Record review of the in-service records dated 2023 did not reveal any in-services provided or skills check off on central venous line catheters.
During an interview on 8/07/2023 at 11:45 a.m., the DON was asked to provide the survey team with the skills check offs for nursing related to IV therapy.
During an interview on 8/08/2023 at 9:20 a.m., the DON was informed the survey team had yet to receive the nursing competencies related to IV therapy.
During an interview on 8/10/2023 at 2:17 p.m., LVN D said she had been employed three months at the facility but had not had IV certification training even though she had been administering medications via a central line to a resident today.
During an interview on 8/11/2023 at 10:32 a.m., ADON/LVN O said she had administered medications today to the resident with a central venous catheter. ADON LVN O said she had an in-service today on administering medication via a central venous catheter line by the DON. ADON LVN O said she was unaware of what the licensing board of nursing for the State of Texas indicated was in the scope of her practice and requirements for administering IV medications.
Record review of an email dated 8/11/2023 at 8:15 a.m., the DON emailed the pharmacy related to IV training. The response included an online IV training program information.

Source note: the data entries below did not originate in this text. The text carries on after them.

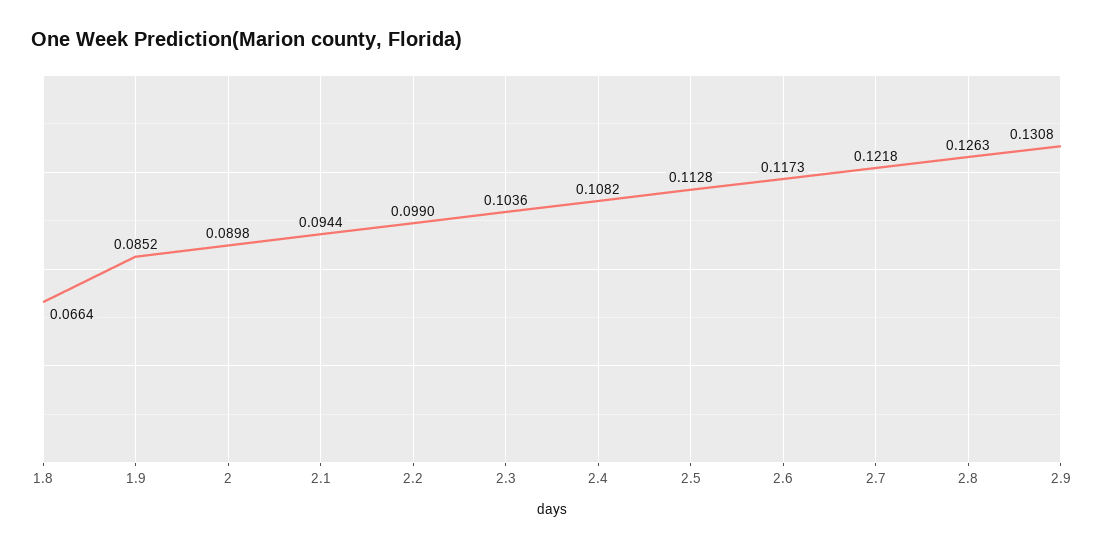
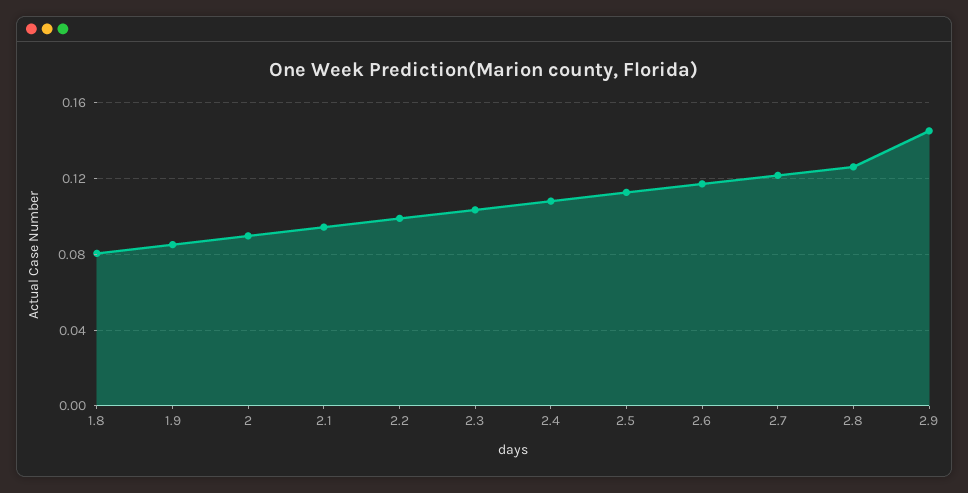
  {
-   "1.8": 0.0664,
+   "1.8": 0.08,
    "1.9": 0.0852,
    "2": 0.0898,
    "2.1": 0.0944,
    "2.2": 0.099,
    "2.3": 0.1036,
    "2.4": 0.1082,
    "2.5": 0.1128,
    "2.6": 0.1173,
    "2.7": 0.1218,
    "2.8": 0.1263,
-   "2.9": 0.1308
+   "2.9": 0.145
  }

During an interview on 8/11/2023 at 10:38 a.m., the DON said she was unaware of the State of Texas stance on LVNs administering medications via a central venous line catheter. The DON said she had one nurse the treatment nurse who had provided proof of the IV certification. The DON said she and the one nurse would provide all the IV medication administrations for the current resident having the central venous catheter. The DON said the without proper knowledge of administration of medications via the central line residents could have adverse effects. The DON said she was responsible for ensuring the nursing staff had the education needed to provide the care to the residents.
Record review of a Competency of Nursing Staff policy dated May 2019 indicated all nursing staff must meet the specific competency requirements of their respective licensure and certification requirements defined by State law. 2. In addition, licensed nurses and nursing assistants employed by the facility will: a. participates in a facility-specific, competency-based staff development and training program; and b. demonstrate specific competencies and skills sets deemed necessary to care for the needs of residents identified through resident assessments and described in the plans of care.

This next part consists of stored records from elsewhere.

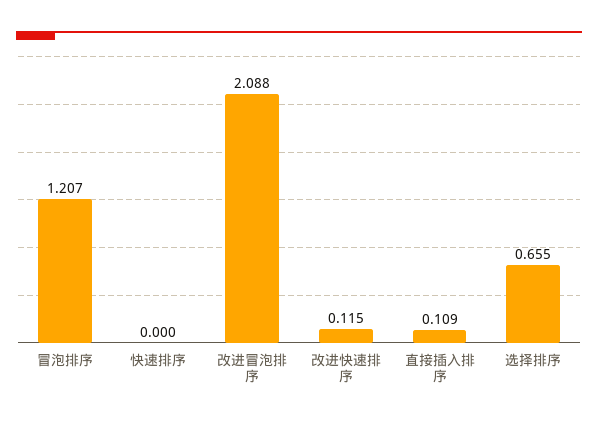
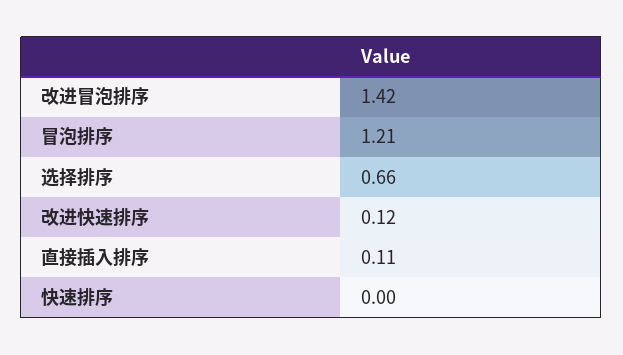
  {
    "冒泡排序": 1.207,
    "快速排序": 0,
-   "改进冒泡排序": 2.088,
+   "改进冒泡排序": 1.42,
    "改进快速排序": 0.115,
    "直接插入排序": 0.109,
    "选择排序": 0.655
  }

Record review of www.bon.texas.gov/practice_bon_position_statements_content.asp accessed on 8/15/2023:
It is the opinion of the Board that the LVN shall not engage in IV therapy related to either peripheral or central venous catheters, including venipuncture, administration of IV fluids, and/or administration of IV push medications, until successful completion of a validation course that instructs the LVN in the knowledge and skills applicable to the LVN's IV therapy practice.